What makes the current situation unique is that the Fed is fighting inflation against a backdrop of a labor shortage. How does the Fed squash inflation when labor costs are rising? And for investors, the more significant issue is what happens to companies operating profits if Fed lowers inflation and nominal output and income growth slow accordingly, and employee compensation slows only half as much. That points to a sharper decline in operating profits far more significant than analysts and strategists expect.
The scenario that could be a win-win for investors is if the Fed raises official rates, inflation slows, and real output increases. That would result in a smaller decline in operating profits. In my view, the odds of that occurring are very low as it has never happened before.

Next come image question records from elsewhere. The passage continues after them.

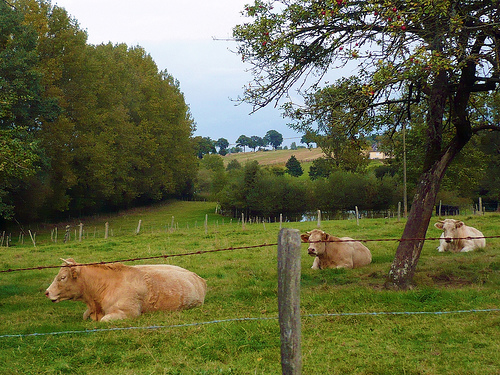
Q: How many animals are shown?
A: Three.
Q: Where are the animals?
A: Field.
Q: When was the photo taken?
A: Daytime.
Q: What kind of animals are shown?
A: Cows.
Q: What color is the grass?
A: Green.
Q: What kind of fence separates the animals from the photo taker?
A: Barb wire fence.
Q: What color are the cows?
A: Brown.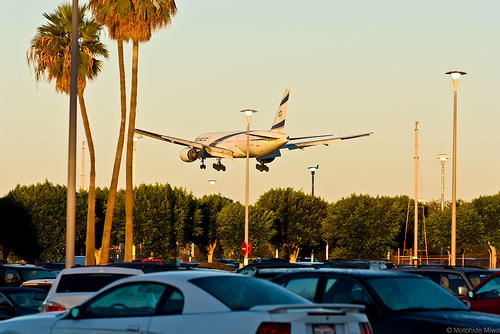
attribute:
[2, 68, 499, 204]
clouds — white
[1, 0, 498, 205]
sky — blue, clear and cloudless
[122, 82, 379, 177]
plane — large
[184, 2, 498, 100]
sky — blue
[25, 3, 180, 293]
palmtrees — tall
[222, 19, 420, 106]
sky — blue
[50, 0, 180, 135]
fronds — rounded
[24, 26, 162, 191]
tree — coconut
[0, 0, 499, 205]
clouds — white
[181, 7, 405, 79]
sky — blue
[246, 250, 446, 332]
car — blue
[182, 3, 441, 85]
sky — blue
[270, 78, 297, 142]
tail — blue , white 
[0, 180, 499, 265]
trees — green, round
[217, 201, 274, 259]
tree — green 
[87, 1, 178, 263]
tree — coconut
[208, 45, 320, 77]
sky — pale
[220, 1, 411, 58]
sky — blue, orange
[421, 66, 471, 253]
lamp — tall, street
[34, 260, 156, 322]
car — white 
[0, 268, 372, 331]
sedan — white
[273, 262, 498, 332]
vehicle — dark colored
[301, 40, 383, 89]
clouds — white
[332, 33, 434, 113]
clouds — white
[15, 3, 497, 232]
clouds — white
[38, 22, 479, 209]
sky — blue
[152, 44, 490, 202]
sky — blue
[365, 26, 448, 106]
clouds — white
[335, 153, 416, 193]
clouds — white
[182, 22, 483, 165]
sky — blue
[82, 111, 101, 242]
trunk — bent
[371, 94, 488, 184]
clouds — white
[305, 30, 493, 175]
clouds — white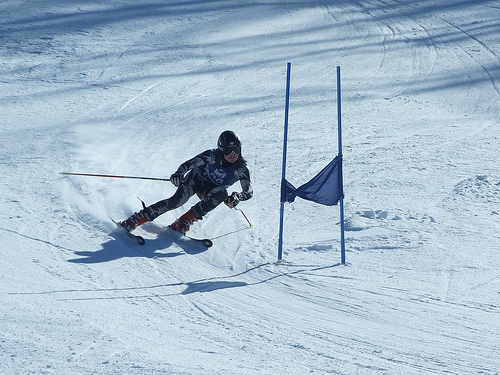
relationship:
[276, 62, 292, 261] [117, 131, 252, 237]
slalom pole near person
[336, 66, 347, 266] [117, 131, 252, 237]
slalom pole near person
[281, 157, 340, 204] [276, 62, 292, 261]
flag attached to slalom pole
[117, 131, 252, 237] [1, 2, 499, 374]
person kicks up snow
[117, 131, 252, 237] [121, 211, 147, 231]
person wearing boot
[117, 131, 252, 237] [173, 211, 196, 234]
person wearing boot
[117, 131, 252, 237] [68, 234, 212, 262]
person casting shadow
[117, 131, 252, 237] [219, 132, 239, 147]
person wearing helmet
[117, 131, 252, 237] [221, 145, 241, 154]
person wearing goggles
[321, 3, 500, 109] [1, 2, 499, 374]
tracks on top of snow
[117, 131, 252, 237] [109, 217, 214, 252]
person wearing skis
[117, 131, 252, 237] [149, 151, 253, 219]
person wearing suit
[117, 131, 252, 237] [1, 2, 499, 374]
person skiing on snow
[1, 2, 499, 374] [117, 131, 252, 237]
snow under person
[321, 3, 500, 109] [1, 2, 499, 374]
tracks on surface of snow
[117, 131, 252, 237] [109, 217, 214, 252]
person riding on skis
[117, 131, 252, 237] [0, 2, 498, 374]
person skiing down slope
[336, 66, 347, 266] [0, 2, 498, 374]
slalom pole located on slope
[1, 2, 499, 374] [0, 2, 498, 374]
snow on surface of slope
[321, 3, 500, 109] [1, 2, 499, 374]
tracks visible in snow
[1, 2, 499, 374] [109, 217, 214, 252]
snow kicked up from skis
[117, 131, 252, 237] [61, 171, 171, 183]
person holding ski pole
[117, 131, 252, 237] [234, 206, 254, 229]
person holding ski pole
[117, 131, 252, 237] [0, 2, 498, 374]
person skiing on slope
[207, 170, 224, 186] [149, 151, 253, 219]
writing printed on suit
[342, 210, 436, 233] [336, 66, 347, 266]
snow pile next to slalom pole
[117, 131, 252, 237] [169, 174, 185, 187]
person wearing glove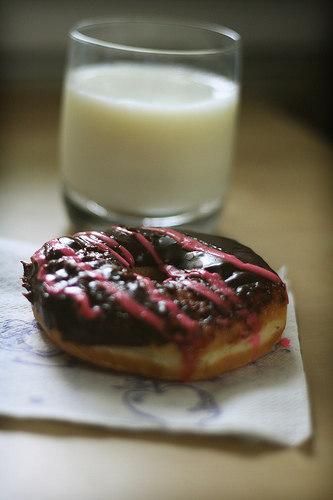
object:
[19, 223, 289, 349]
frosting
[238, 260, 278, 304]
chocolate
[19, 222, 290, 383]
donut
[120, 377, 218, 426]
apple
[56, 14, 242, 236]
glass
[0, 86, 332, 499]
table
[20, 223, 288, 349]
icing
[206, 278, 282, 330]
side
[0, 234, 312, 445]
napkin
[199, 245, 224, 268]
light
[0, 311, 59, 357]
pattern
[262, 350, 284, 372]
crumb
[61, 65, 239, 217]
milk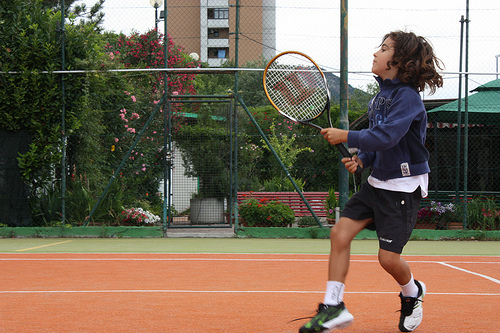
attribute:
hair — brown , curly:
[397, 22, 456, 116]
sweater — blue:
[348, 94, 452, 188]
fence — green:
[57, 185, 404, 271]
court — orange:
[38, 143, 468, 331]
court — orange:
[26, 168, 463, 319]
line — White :
[45, 252, 385, 304]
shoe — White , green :
[283, 268, 461, 330]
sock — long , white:
[316, 270, 348, 315]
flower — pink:
[111, 96, 170, 167]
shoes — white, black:
[292, 277, 428, 329]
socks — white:
[315, 270, 417, 303]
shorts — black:
[338, 155, 428, 258]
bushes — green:
[9, 5, 368, 233]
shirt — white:
[357, 164, 430, 199]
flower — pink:
[109, 85, 149, 146]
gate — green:
[164, 95, 236, 241]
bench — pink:
[235, 187, 335, 224]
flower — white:
[130, 205, 158, 222]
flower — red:
[112, 208, 145, 225]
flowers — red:
[244, 193, 279, 221]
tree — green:
[64, 34, 171, 222]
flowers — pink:
[103, 84, 178, 193]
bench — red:
[238, 187, 343, 224]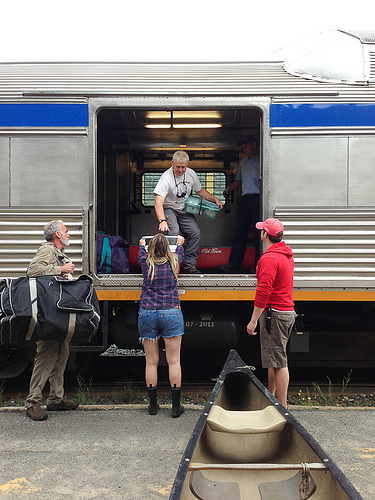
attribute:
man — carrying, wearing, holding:
[8, 196, 113, 451]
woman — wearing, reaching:
[127, 210, 206, 401]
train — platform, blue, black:
[2, 23, 370, 362]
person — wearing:
[90, 199, 210, 457]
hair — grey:
[43, 217, 65, 247]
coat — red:
[250, 249, 317, 323]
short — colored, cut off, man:
[249, 311, 311, 384]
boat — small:
[196, 388, 309, 493]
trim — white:
[176, 234, 190, 260]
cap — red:
[262, 206, 283, 243]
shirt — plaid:
[156, 268, 188, 304]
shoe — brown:
[19, 393, 89, 429]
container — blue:
[145, 221, 189, 266]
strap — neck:
[158, 172, 219, 239]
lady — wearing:
[121, 223, 216, 403]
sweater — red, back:
[267, 240, 307, 303]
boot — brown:
[134, 369, 218, 456]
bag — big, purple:
[2, 232, 114, 349]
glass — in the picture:
[166, 173, 198, 209]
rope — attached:
[257, 442, 316, 493]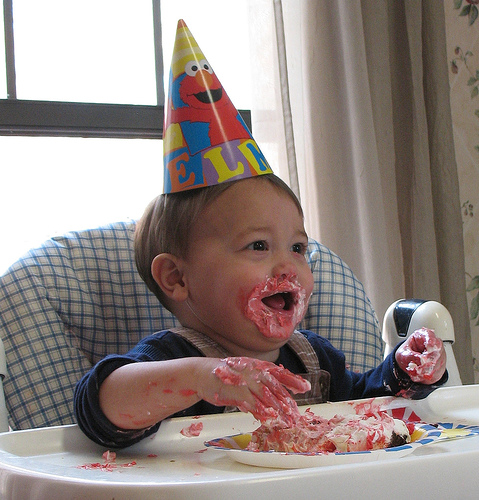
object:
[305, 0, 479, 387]
curtain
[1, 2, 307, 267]
window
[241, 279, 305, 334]
cream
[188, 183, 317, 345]
face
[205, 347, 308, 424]
hand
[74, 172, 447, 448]
child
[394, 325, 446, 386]
hand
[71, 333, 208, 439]
sleeve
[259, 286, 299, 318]
mouth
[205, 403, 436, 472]
plate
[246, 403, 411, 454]
cake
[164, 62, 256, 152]
elmo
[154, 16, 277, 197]
party hat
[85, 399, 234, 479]
frosting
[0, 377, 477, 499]
table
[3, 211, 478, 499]
high chair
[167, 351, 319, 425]
frosting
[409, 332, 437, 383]
frosting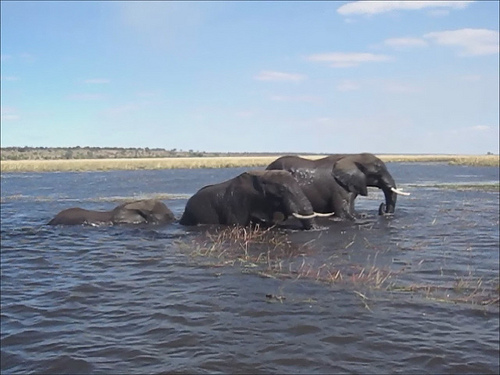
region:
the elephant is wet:
[152, 97, 473, 327]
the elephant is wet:
[95, 9, 405, 354]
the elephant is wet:
[172, 133, 383, 372]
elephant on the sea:
[171, 182, 358, 264]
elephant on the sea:
[121, 157, 408, 352]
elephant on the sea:
[61, 110, 325, 307]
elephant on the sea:
[144, 64, 336, 271]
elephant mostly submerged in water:
[47, 196, 178, 231]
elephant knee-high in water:
[265, 151, 410, 223]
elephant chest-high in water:
[180, 164, 332, 229]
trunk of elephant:
[374, 176, 397, 216]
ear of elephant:
[333, 155, 368, 202]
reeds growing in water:
[185, 226, 499, 304]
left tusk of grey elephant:
[290, 210, 317, 220]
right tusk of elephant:
[315, 211, 335, 221]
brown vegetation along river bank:
[0, 155, 492, 172]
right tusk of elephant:
[391, 186, 413, 198]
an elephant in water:
[46, 189, 194, 256]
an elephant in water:
[182, 169, 318, 242]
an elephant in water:
[258, 147, 418, 232]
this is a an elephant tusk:
[293, 209, 320, 225]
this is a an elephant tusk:
[309, 204, 336, 224]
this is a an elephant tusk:
[386, 182, 411, 208]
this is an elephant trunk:
[295, 196, 320, 241]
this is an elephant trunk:
[382, 179, 414, 229]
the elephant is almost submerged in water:
[46, 170, 189, 257]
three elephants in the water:
[38, 137, 420, 270]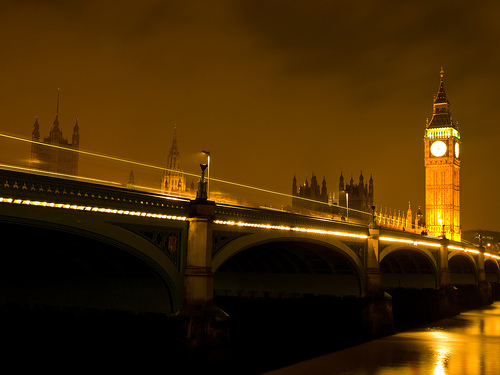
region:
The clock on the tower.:
[399, 123, 472, 184]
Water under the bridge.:
[286, 322, 488, 364]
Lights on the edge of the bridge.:
[74, 193, 366, 241]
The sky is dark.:
[126, 55, 379, 158]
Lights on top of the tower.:
[416, 122, 461, 140]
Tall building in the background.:
[148, 130, 208, 198]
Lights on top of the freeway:
[35, 133, 332, 214]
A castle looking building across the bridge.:
[291, 165, 389, 221]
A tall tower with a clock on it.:
[416, 71, 467, 238]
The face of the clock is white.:
[431, 133, 446, 158]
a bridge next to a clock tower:
[23, 44, 490, 319]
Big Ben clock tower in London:
[418, 56, 471, 265]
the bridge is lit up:
[20, 120, 430, 260]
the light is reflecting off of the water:
[363, 298, 499, 373]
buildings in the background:
[276, 158, 381, 225]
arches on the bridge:
[5, 201, 485, 352]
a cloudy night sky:
[38, 18, 420, 134]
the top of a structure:
[148, 128, 198, 198]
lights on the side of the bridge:
[5, 187, 190, 225]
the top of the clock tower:
[425, 59, 463, 126]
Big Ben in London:
[405, 54, 487, 259]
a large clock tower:
[408, 45, 497, 279]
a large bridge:
[12, 143, 499, 301]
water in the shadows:
[103, 309, 467, 356]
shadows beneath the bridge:
[228, 264, 373, 323]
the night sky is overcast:
[12, 10, 468, 135]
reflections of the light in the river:
[391, 311, 493, 366]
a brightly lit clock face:
[415, 135, 450, 156]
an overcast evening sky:
[16, 8, 416, 128]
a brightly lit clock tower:
[413, 53, 473, 236]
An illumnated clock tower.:
[420, 63, 464, 245]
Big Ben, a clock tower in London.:
[419, 63, 466, 243]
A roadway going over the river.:
[1, 135, 498, 295]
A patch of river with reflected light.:
[397, 325, 494, 374]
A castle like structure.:
[289, 168, 377, 222]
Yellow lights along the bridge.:
[2, 189, 499, 264]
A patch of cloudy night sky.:
[104, 18, 386, 125]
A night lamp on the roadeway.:
[200, 147, 215, 199]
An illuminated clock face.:
[430, 140, 447, 155]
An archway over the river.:
[208, 222, 365, 312]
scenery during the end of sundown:
[0, 5, 499, 372]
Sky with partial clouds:
[0, 7, 427, 115]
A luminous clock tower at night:
[421, 62, 462, 239]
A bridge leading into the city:
[1, 217, 496, 264]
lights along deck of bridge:
[307, 225, 367, 235]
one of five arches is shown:
[214, 230, 363, 320]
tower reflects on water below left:
[391, 300, 498, 372]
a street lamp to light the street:
[196, 146, 217, 163]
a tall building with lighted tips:
[26, 86, 86, 171]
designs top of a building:
[286, 168, 380, 205]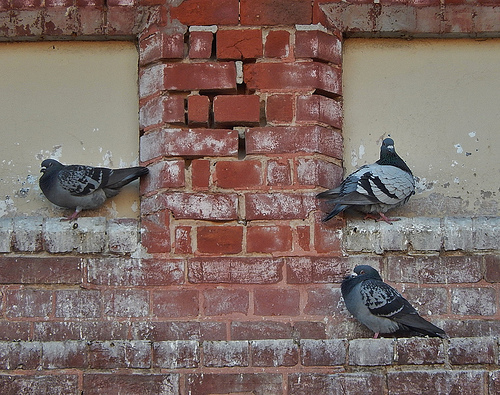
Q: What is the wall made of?
A: Red bricks.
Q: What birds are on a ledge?
A: Gray pigeons.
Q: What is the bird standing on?
A: Brick.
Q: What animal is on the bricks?
A: Piegeons.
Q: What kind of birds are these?
A: Pigeons.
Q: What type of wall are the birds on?
A: Brick.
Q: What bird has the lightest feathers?
A: The bird on the top right.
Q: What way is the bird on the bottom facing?
A: To the left.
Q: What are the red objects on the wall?
A: Bricks.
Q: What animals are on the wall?
A: Birds.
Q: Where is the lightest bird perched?
A: On the top right.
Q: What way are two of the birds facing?
A: To the left.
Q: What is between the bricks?
A: Mortar.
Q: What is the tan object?
A: Part of the wall.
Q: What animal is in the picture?
A: Birds.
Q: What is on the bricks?
A: Debris.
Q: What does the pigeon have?
A: Whitish grey feathers.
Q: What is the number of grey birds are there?
A: Three.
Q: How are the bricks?
A: Loose.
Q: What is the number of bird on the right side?
A: Two.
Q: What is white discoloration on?
A: The bricks.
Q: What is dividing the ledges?
A: Brick columns.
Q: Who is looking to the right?
A: Two birds.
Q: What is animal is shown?
A: Pidgeon.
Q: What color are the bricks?
A: Red.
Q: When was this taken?
A: Daytime.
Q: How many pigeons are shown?
A: 3.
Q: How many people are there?
A: 0.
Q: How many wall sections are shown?
A: 2.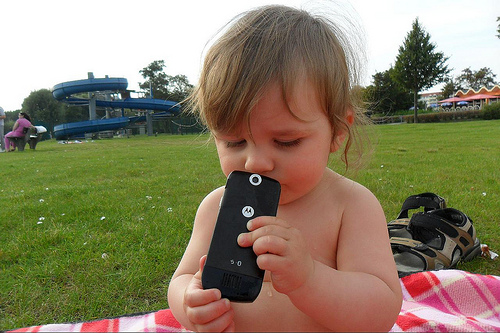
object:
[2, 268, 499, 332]
blanket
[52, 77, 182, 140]
slide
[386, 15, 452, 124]
tree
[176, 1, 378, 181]
hair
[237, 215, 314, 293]
hand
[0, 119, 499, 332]
grass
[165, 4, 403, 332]
baby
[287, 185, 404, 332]
arm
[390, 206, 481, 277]
shoes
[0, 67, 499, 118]
ground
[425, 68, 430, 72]
leaves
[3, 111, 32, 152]
person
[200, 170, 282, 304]
phone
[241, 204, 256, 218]
emblem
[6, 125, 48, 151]
bench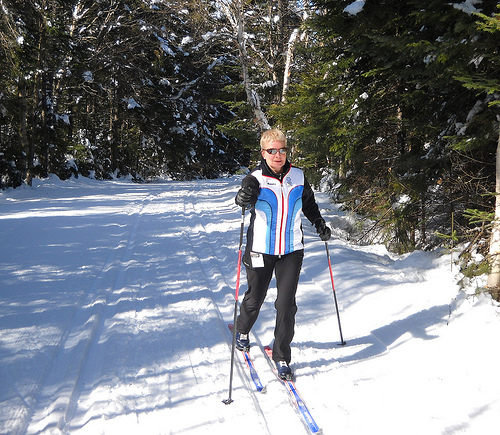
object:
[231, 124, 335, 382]
woman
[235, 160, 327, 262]
coat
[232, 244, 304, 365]
pant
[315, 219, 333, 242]
gloves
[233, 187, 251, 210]
gloves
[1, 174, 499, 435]
snow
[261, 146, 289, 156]
goggles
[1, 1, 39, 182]
trees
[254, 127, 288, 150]
hair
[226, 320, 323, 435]
skiis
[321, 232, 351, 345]
stick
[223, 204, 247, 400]
stick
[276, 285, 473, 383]
shadow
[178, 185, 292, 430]
tracks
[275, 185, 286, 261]
zipper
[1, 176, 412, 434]
shadow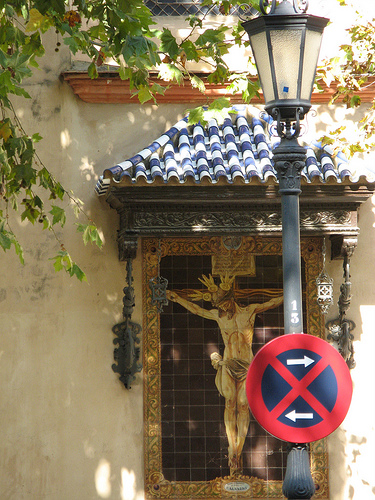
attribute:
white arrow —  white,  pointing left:
[283, 408, 313, 422]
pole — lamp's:
[265, 161, 328, 300]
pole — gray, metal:
[270, 179, 348, 479]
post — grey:
[272, 95, 313, 498]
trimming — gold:
[144, 236, 163, 499]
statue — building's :
[157, 270, 312, 481]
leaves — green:
[1, 0, 235, 93]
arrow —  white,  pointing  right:
[286, 353, 314, 368]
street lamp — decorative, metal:
[249, 6, 331, 498]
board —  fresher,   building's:
[63, 67, 255, 114]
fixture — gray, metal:
[114, 255, 147, 394]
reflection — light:
[309, 124, 315, 139]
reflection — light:
[335, 106, 344, 120]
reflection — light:
[120, 468, 136, 498]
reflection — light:
[355, 304, 371, 422]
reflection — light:
[95, 459, 111, 496]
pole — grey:
[277, 193, 310, 330]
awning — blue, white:
[94, 105, 372, 196]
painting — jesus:
[157, 248, 309, 415]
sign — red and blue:
[279, 351, 358, 463]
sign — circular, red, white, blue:
[246, 333, 352, 443]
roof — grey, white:
[92, 106, 374, 198]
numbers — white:
[288, 300, 300, 332]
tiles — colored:
[101, 119, 372, 182]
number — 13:
[289, 299, 298, 323]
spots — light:
[13, 98, 192, 318]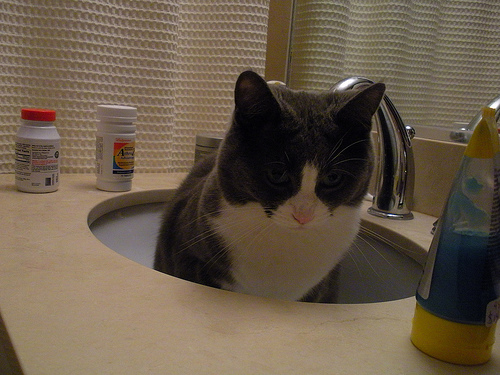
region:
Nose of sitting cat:
[290, 205, 320, 225]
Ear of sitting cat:
[225, 62, 278, 124]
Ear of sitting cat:
[342, 74, 384, 124]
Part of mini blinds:
[82, 30, 177, 76]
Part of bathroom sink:
[20, 255, 112, 323]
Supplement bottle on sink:
[9, 100, 64, 198]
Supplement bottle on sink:
[88, 99, 143, 192]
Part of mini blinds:
[352, 21, 423, 60]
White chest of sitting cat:
[246, 228, 321, 266]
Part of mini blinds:
[446, 60, 489, 104]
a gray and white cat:
[108, 25, 400, 370]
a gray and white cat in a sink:
[166, 58, 458, 356]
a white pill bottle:
[79, 96, 166, 195]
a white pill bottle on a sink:
[68, 85, 182, 243]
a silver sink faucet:
[310, 69, 427, 241]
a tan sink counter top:
[41, 150, 225, 344]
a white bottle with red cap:
[6, 100, 81, 197]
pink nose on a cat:
[251, 188, 332, 242]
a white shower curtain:
[1, 3, 281, 175]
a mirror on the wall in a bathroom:
[273, 8, 495, 168]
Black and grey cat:
[150, 70, 385, 305]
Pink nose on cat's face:
[290, 200, 315, 225]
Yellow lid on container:
[410, 300, 495, 366]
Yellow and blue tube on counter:
[410, 105, 495, 365]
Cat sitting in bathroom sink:
[85, 67, 430, 302]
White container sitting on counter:
[92, 100, 132, 190]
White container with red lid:
[12, 105, 57, 191]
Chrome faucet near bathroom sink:
[330, 75, 415, 220]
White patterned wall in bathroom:
[1, 0, 266, 170]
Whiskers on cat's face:
[165, 191, 295, 283]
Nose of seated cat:
[290, 205, 320, 226]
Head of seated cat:
[210, 61, 390, 237]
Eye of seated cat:
[317, 167, 352, 187]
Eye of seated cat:
[256, 162, 291, 187]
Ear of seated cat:
[229, 62, 289, 135]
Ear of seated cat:
[332, 72, 389, 133]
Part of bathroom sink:
[10, 219, 74, 279]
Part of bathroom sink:
[151, 324, 244, 369]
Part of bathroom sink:
[302, 331, 406, 373]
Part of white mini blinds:
[31, 18, 103, 56]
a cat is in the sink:
[154, 62, 408, 319]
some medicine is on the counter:
[12, 102, 149, 196]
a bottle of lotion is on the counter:
[401, 107, 493, 369]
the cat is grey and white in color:
[182, 62, 367, 304]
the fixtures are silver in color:
[326, 66, 437, 248]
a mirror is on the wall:
[267, 0, 494, 192]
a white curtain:
[13, 5, 227, 152]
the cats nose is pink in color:
[285, 200, 322, 227]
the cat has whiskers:
[176, 200, 395, 293]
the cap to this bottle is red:
[18, 99, 58, 123]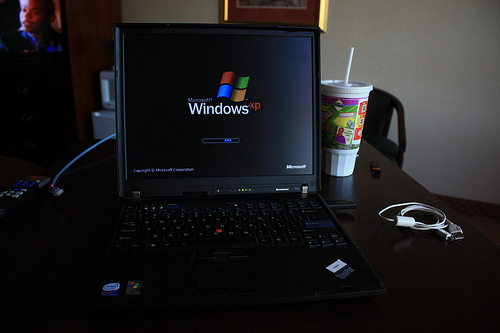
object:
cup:
[320, 44, 374, 178]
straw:
[343, 47, 356, 83]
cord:
[377, 202, 462, 244]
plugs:
[438, 229, 456, 241]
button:
[215, 229, 222, 233]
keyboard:
[104, 199, 350, 256]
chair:
[357, 87, 408, 168]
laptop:
[84, 26, 386, 302]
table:
[3, 139, 499, 330]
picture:
[240, 2, 306, 7]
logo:
[187, 70, 261, 117]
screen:
[130, 35, 311, 178]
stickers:
[100, 281, 121, 296]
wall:
[335, 1, 493, 200]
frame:
[221, 0, 330, 30]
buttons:
[28, 183, 34, 187]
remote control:
[4, 173, 51, 212]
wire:
[50, 126, 115, 183]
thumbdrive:
[370, 161, 381, 179]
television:
[4, 2, 70, 56]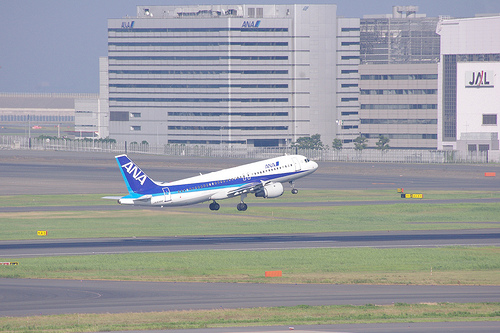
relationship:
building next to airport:
[102, 4, 343, 143] [6, 87, 101, 149]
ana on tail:
[121, 162, 147, 185] [116, 150, 158, 193]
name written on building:
[237, 18, 263, 31] [102, 4, 343, 143]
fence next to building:
[0, 131, 497, 167] [102, 4, 343, 143]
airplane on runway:
[103, 153, 319, 210] [4, 217, 499, 258]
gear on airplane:
[209, 203, 220, 210] [103, 153, 319, 210]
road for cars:
[1, 119, 74, 132] [27, 124, 45, 132]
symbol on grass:
[265, 268, 284, 278] [1, 240, 499, 282]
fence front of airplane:
[0, 131, 497, 167] [103, 153, 319, 210]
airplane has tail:
[103, 153, 319, 210] [116, 150, 158, 193]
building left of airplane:
[102, 4, 343, 143] [103, 153, 319, 210]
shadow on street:
[8, 162, 124, 174] [1, 162, 500, 189]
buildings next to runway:
[340, 9, 499, 149] [4, 217, 499, 258]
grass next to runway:
[1, 240, 499, 282] [4, 217, 499, 258]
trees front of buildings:
[268, 128, 395, 150] [340, 9, 499, 149]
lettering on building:
[469, 70, 489, 85] [431, 15, 499, 156]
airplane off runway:
[103, 153, 319, 210] [4, 217, 499, 258]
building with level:
[102, 4, 343, 143] [105, 30, 293, 40]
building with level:
[102, 4, 343, 143] [108, 69, 290, 81]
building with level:
[102, 4, 343, 143] [108, 53, 290, 64]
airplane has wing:
[103, 153, 319, 210] [99, 194, 122, 201]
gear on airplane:
[205, 202, 250, 214] [103, 153, 319, 210]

Some may disagree, citing the 1994/95 slowdown. Back then, the Fed was trying to stop inflation from accelerating. This time the Fed is trying to lower a significant and broad inflation cycle, the biggest in 40 years. The economic and financial consequences are much different when inflation has accelerated. Price increases have already inflated income and profit figures, so unwinding inflation creates more harm and dislocation than trying to stop it from occurring in the first place.
Yet, investors disagree and are betting that ending inflation cycles do not trigger the economic harm, profit, and job declines of past cycles. It is hard to fight the tape, but it's even riskier to defy economic common sense.